Supplied information →
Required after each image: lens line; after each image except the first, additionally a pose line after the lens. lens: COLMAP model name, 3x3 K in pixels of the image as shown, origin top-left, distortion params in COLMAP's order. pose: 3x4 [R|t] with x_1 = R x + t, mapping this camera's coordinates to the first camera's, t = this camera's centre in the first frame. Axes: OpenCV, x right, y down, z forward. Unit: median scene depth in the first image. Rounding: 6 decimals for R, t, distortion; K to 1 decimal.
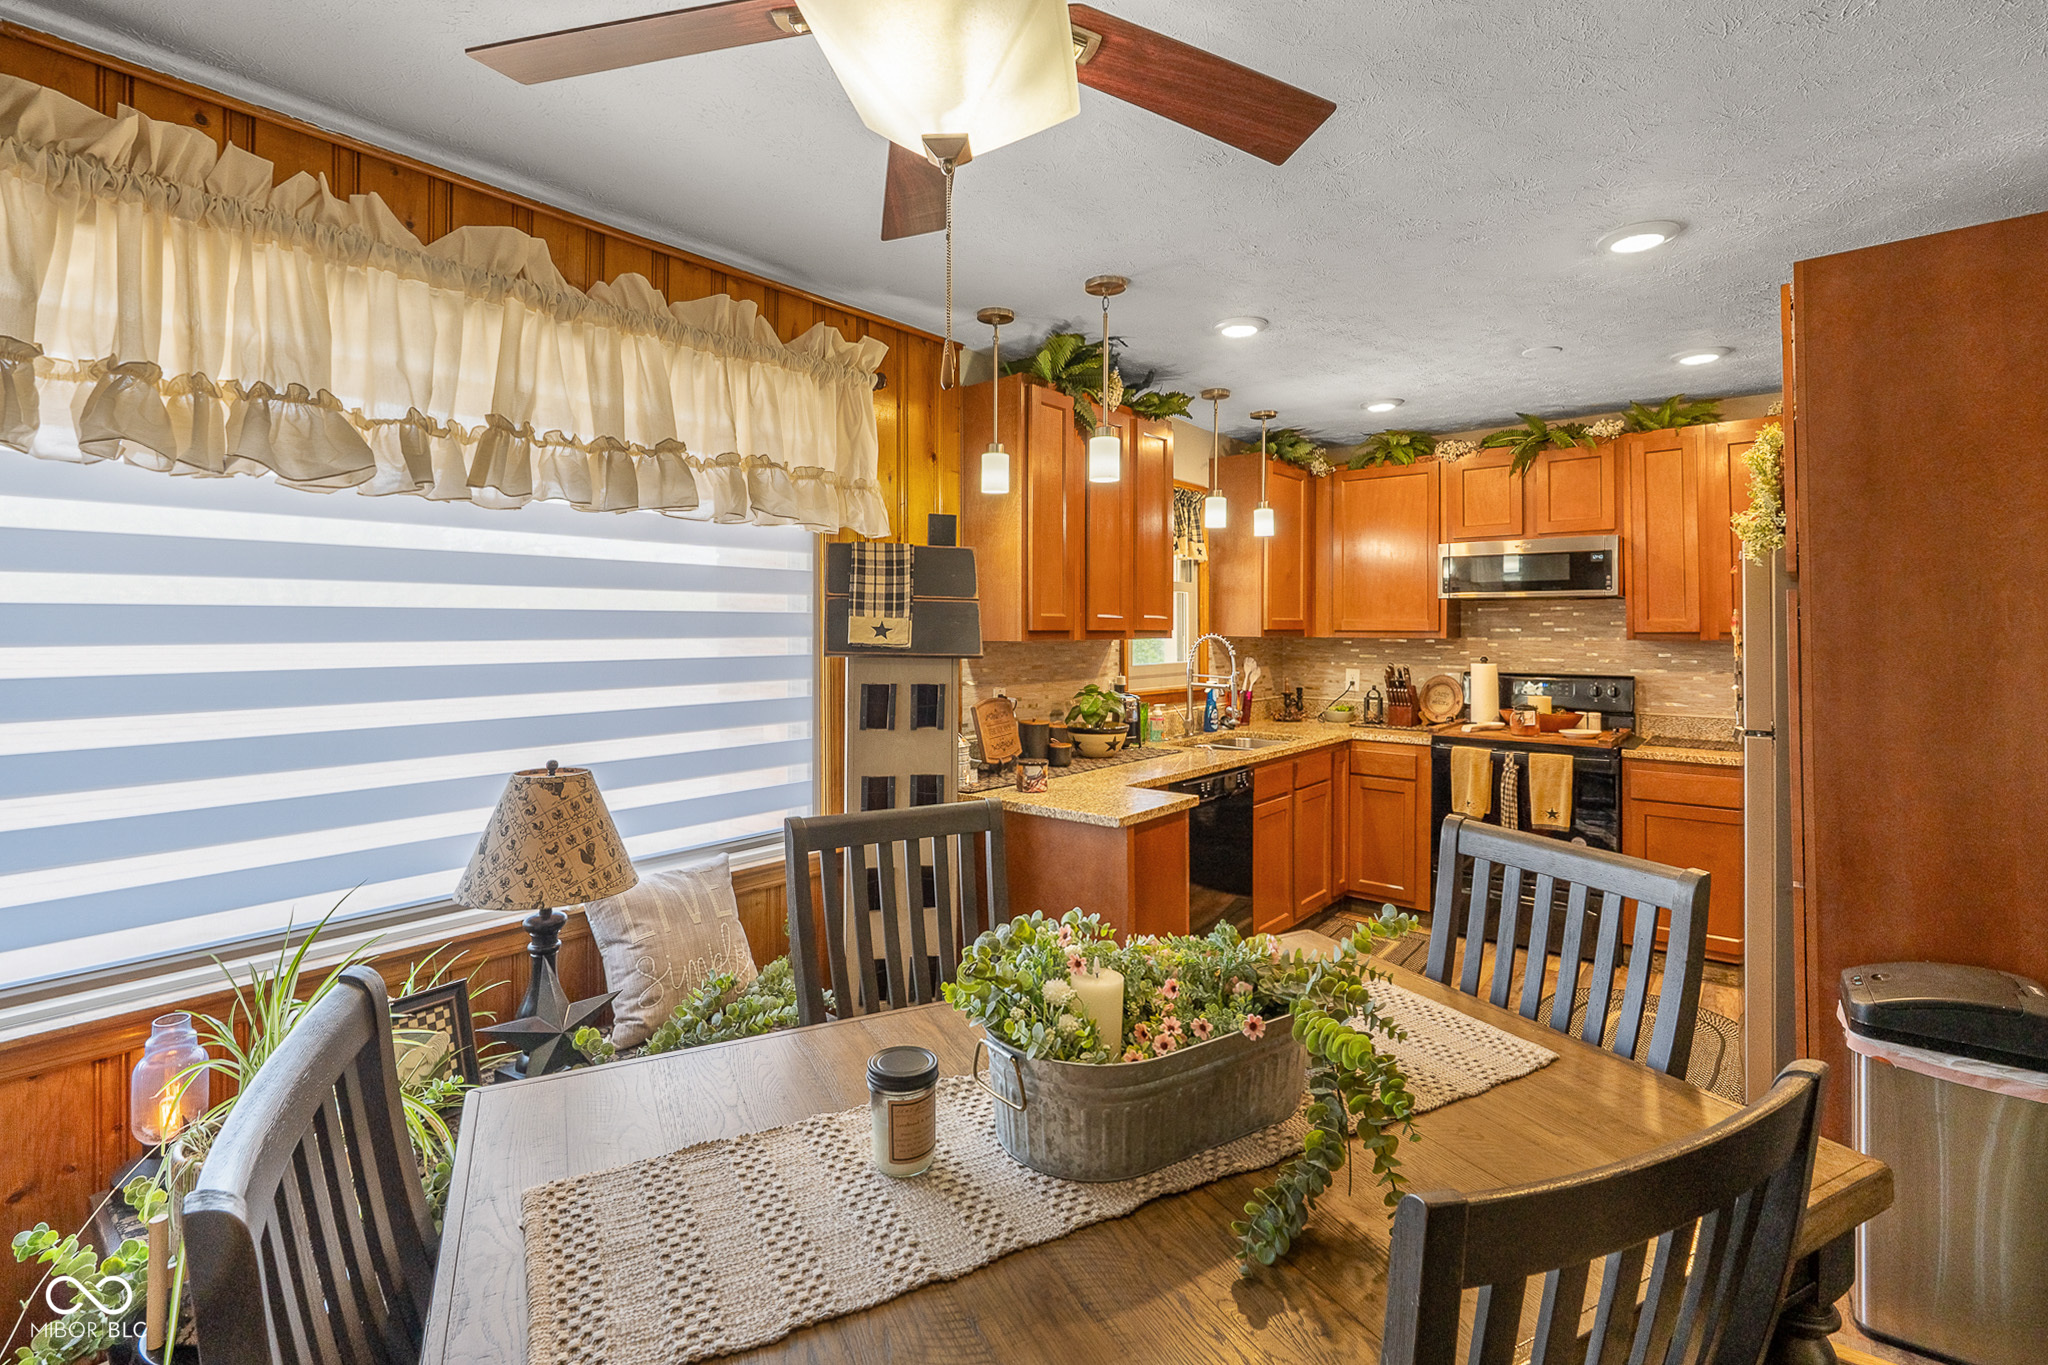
lens RADIAL K [[913.8, 0, 1020.4], [0, 913.8, 626.6], [0, 0, 1]] dist [-0.000118, 0.000126]
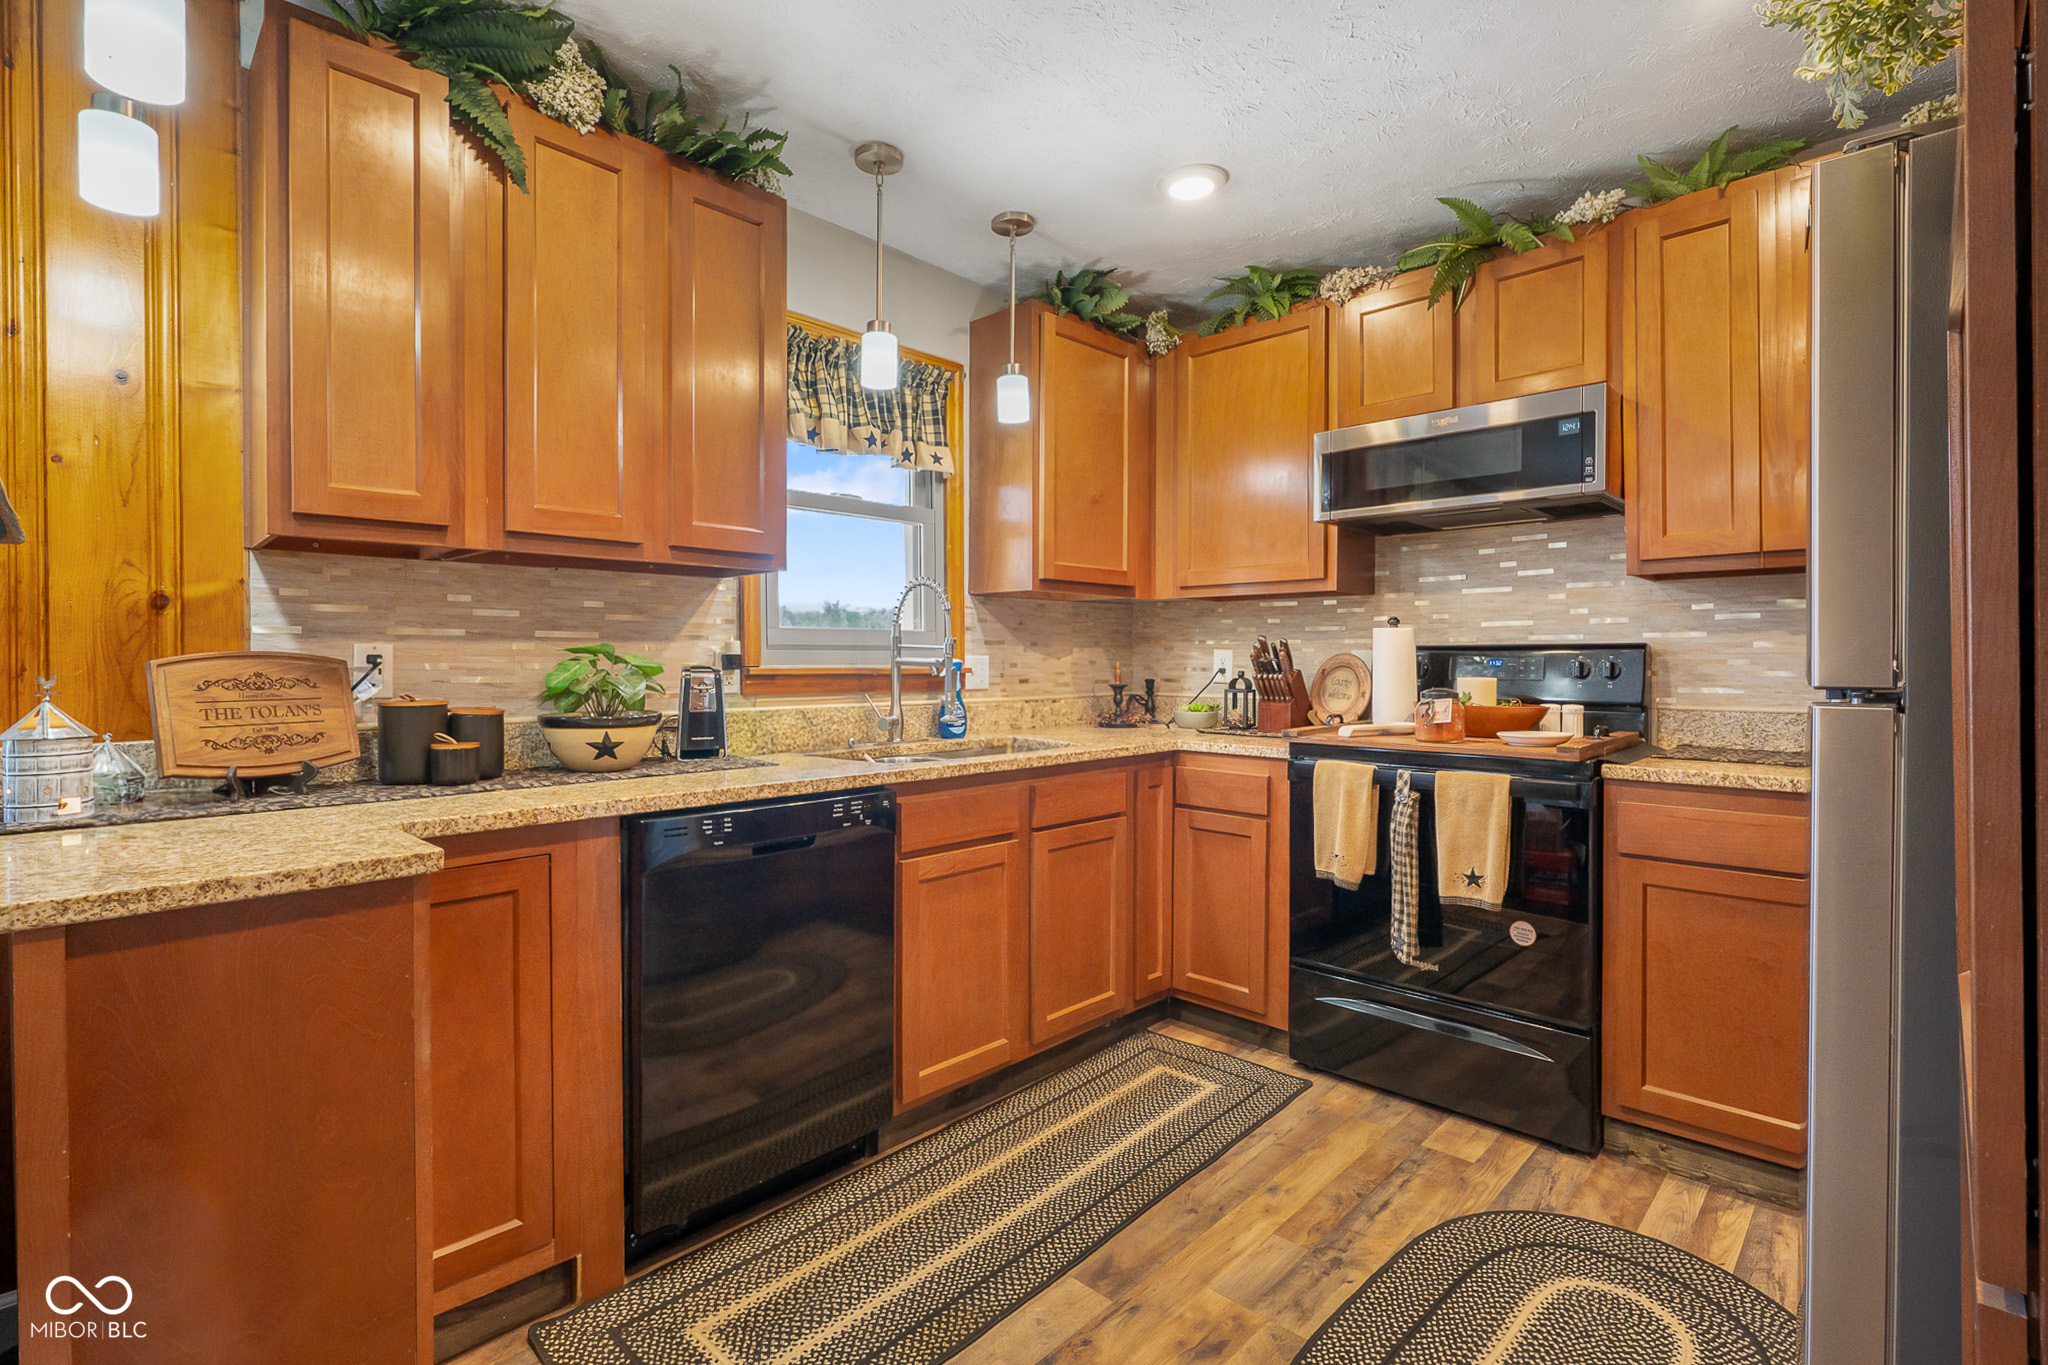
lens RADIAL K [[942.7, 0, 974.7], [0, 942.7, 671.9], [0, 0, 1]] dist [0.000643, 0.000434]
pose [[0.995814, -0.005126, -0.091260, 0.297207], [0.006919, 0.999789, 0.019344, 0.058099], [0.091141, -0.019894, 0.995639, 0.357908]]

Try it → Write these lines out again, switching "top-left" to "upper-left" and leaving everything else unchanged. Don't include the pictures.

Written answer →
Required after each image: lens line; after each image except the first, additionally a pose line after the lens. lens: COLMAP model name, 3x3 K in pixels of the image as shown, origin upper-left, distortion params in COLMAP's order. pose: 3x4 [R|t] with x_1 = R x + t, mapping this camera's coordinates to the first camera's, t = this camera's centre in the first frame. Axes: OpenCV, x right, y down, z forward. Unit: median scene depth in the first image. Rounding: 6 decimals for R, t, distortion; K to 1 decimal.
lens RADIAL K [[913.8, 0, 1020.4], [0, 913.8, 626.6], [0, 0, 1]] dist [-0.000118, 0.000126]
lens RADIAL K [[942.7, 0, 974.7], [0, 942.7, 671.9], [0, 0, 1]] dist [0.000643, 0.000434]
pose [[0.995814, -0.005126, -0.091260, 0.297207], [0.006919, 0.999789, 0.019344, 0.058099], [0.091141, -0.019894, 0.995639, 0.357908]]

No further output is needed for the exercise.